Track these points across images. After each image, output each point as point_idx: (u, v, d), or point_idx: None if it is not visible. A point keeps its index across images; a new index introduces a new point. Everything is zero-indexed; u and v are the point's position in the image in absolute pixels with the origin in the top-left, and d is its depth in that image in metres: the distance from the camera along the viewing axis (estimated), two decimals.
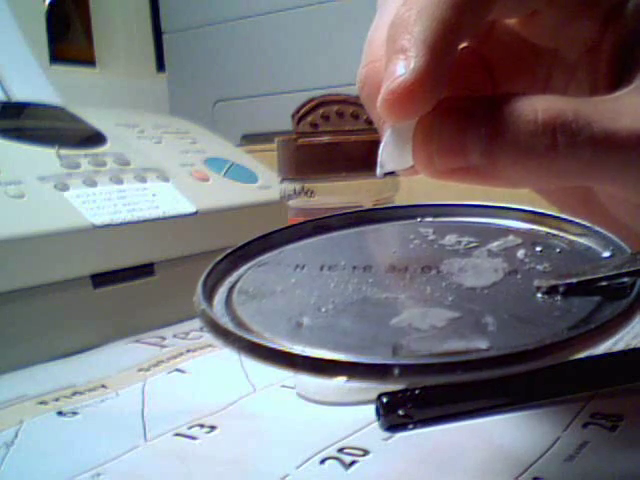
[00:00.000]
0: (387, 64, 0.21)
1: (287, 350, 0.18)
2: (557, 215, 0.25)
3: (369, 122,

What is being asked: Your answer must be the line containing "[00:00.000]" and each line after it in the listing above, copied exactly.

Completed exercise:
[00:00.000]
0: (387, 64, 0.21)
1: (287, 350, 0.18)
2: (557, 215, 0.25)
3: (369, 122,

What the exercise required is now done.